Reproduce the records below verbatim, leaving out the pictures.

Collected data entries
[Start]

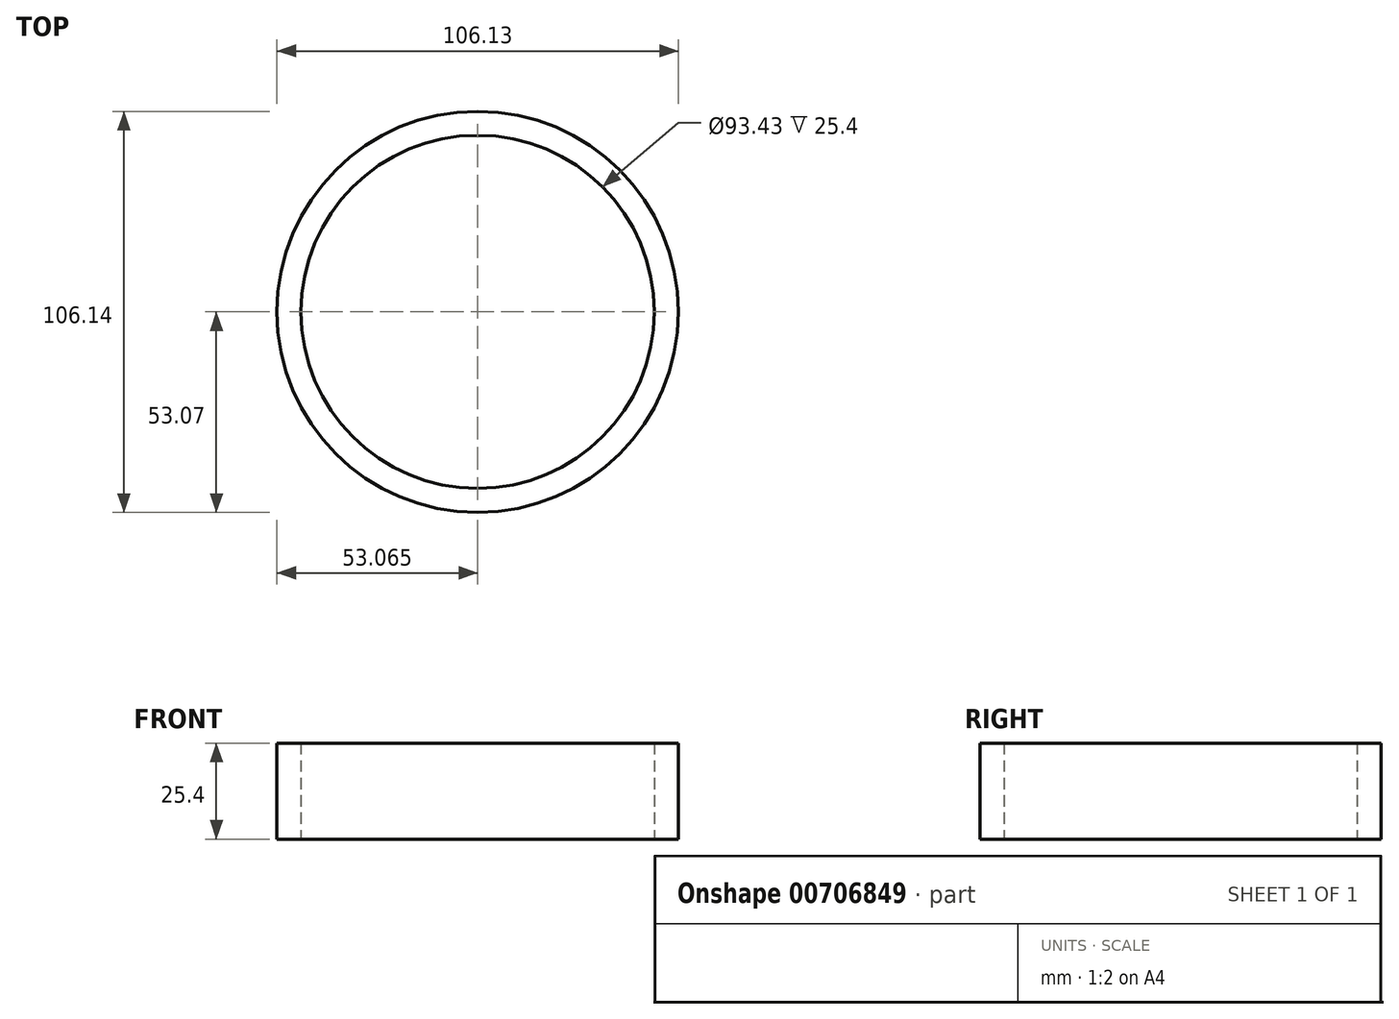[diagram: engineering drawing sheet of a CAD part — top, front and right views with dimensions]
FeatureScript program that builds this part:
annotation { "Feature Type Name" : "Feature", "Feature Type Description" : "" }
export const myFeature = defineFeature(function(context is Context, id is Id, definition is map)
    precondition{}
    {
        {
            var Q0;
            Q0=qCreatedBy(makeId("Top.planeOp"),FACE);
            var sketch = newSketch(context, id + "F0", { "sketchPlane" : qUnion([Q0])});
            skCircle(sketch, "E0", {"center": v(-53.85, 0) * mm, "radius": 53.85 * mm});
            skSolve(sketch);
        }
        {
            var Q0;
            Q0=qCreatedBy(makeId("Top.planeOp"),FACE);
            var sketch = newSketch(context, id + "F1", { "sketchPlane" : qUnion([Q0])});
            skCircle(sketch, "E1", {"center": v(-54.51, 0) * mm, "radius": 53.07 * mm});
            skSolve(sketch);
        }
        {
            var Q0;
            Q0=makeQuery(id+"F0.imprint","IMPRINT",FACE,{"disambiguationData":[TD([[makeQuery(id+"F0.imprint","IMPRINT",EDGE,{"derivedFrom":sQuery(id+"F0.wireOp",EDGE,"E0")}),1.0]])]});
            var Q1;
            Q1 = qSketchRegion(id + "F1", true);
            var Q2;
            Q2=makeQuery(id+"F1.imprint","IMPRINT",FACE,{"disambiguationData":[TD([[makeQuery(id+"F1.imprint","IMPRINT",EDGE,{"derivedFrom":sQuery(id+"F1.wireOp",EDGE,"E1")}),1.0]])]});
            extrude(context, id + "F2", {"entities" : qUnion([Q0, Q1, Q2]), "depth" : 25.4 * mm, "offsetDistance" : 25.4 * mm});
        }
        {
            var Q0;
            Q0=makeQuery(id+"F2.opExtrude","SWEPT_BODY",BODY,{"disambiguationData":[OSD([sQuery(id+"F0.wireOp",EDGE,"E0")])]});
            deleteBodies(context, id + "F3", {"entities" : qUnion([Q0])});
        }
        {
            var Q0;
            Q0=makeQuery(id+"F2.opExtrude","CAP_FACE",FACE,{"disambiguationData":[OSD([sQuery(id+"F1.wireOp",EDGE,"E1")])],"isStart":true});
            var Q1;
            Q1=makeQuery(id+"F2.opExtrude","CAP_FACE",FACE,{"disambiguationData":[OSD([sQuery(id+"F1.wireOp",EDGE,"E1")])],"isStart":false});
            shell(context, id + "F4", {"entities" : qUnion([Q0, Q1]), "thickness" : 6.35 * mm});
        }
    });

[End]

* **Full output**
[diagram: engineering drawing sheet of a CAD part — top, front and right views with dimensions]
FeatureScript program that builds this part:
annotation { "Feature Type Name" : "Feature", "Feature Type Description" : "" }
export const myFeature = defineFeature(function(context is Context, id is Id, definition is map)
    precondition{}
    {
        {
            var Q0;
            Q0=qCreatedBy(makeId("Top.planeOp"),FACE);
            var sketch = newSketch(context, id + "F0", { "sketchPlane" : qUnion([Q0])});
            skCircle(sketch, "E0", {"center": v(-53.85, 0) * mm, "radius": 53.85 * mm});
            skSolve(sketch);
        }
        {
            var Q0;
            Q0=qCreatedBy(makeId("Top.planeOp"),FACE);
            var sketch = newSketch(context, id + "F1", { "sketchPlane" : qUnion([Q0])});
            skCircle(sketch, "E1", {"center": v(-54.51, 0) * mm, "radius": 53.07 * mm});
            skSolve(sketch);
        }
        {
            var Q0;
            Q0=makeQuery(id+"F0.imprint","IMPRINT",FACE,{"disambiguationData":[TD([[makeQuery(id+"F0.imprint","IMPRINT",EDGE,{"derivedFrom":sQuery(id+"F0.wireOp",EDGE,"E0")}),1.0]])]});
            var Q1;
            Q1 = qSketchRegion(id + "F1", true);
            var Q2;
            Q2=makeQuery(id+"F1.imprint","IMPRINT",FACE,{"disambiguationData":[TD([[makeQuery(id+"F1.imprint","IMPRINT",EDGE,{"derivedFrom":sQuery(id+"F1.wireOp",EDGE,"E1")}),1.0]])]});
            extrude(context, id + "F2", {"entities" : qUnion([Q0, Q1, Q2]), "depth" : 25.4 * mm, "offsetDistance" : 25.4 * mm});
        }
        {
            var Q0;
            Q0=makeQuery(id+"F2.opExtrude","SWEPT_BODY",BODY,{"disambiguationData":[OSD([sQuery(id+"F0.wireOp",EDGE,"E0")])]});
            deleteBodies(context, id + "F3", {"entities" : qUnion([Q0])});
        }
        {
            var Q0;
            Q0=makeQuery(id+"F2.opExtrude","CAP_FACE",FACE,{"disambiguationData":[OSD([sQuery(id+"F1.wireOp",EDGE,"E1")])],"isStart":true});
            var Q1;
            Q1=makeQuery(id+"F2.opExtrude","CAP_FACE",FACE,{"disambiguationData":[OSD([sQuery(id+"F1.wireOp",EDGE,"E1")])],"isStart":false});
            shell(context, id + "F4", {"entities" : qUnion([Q0, Q1]), "thickness" : 6.35 * mm});
        }
    });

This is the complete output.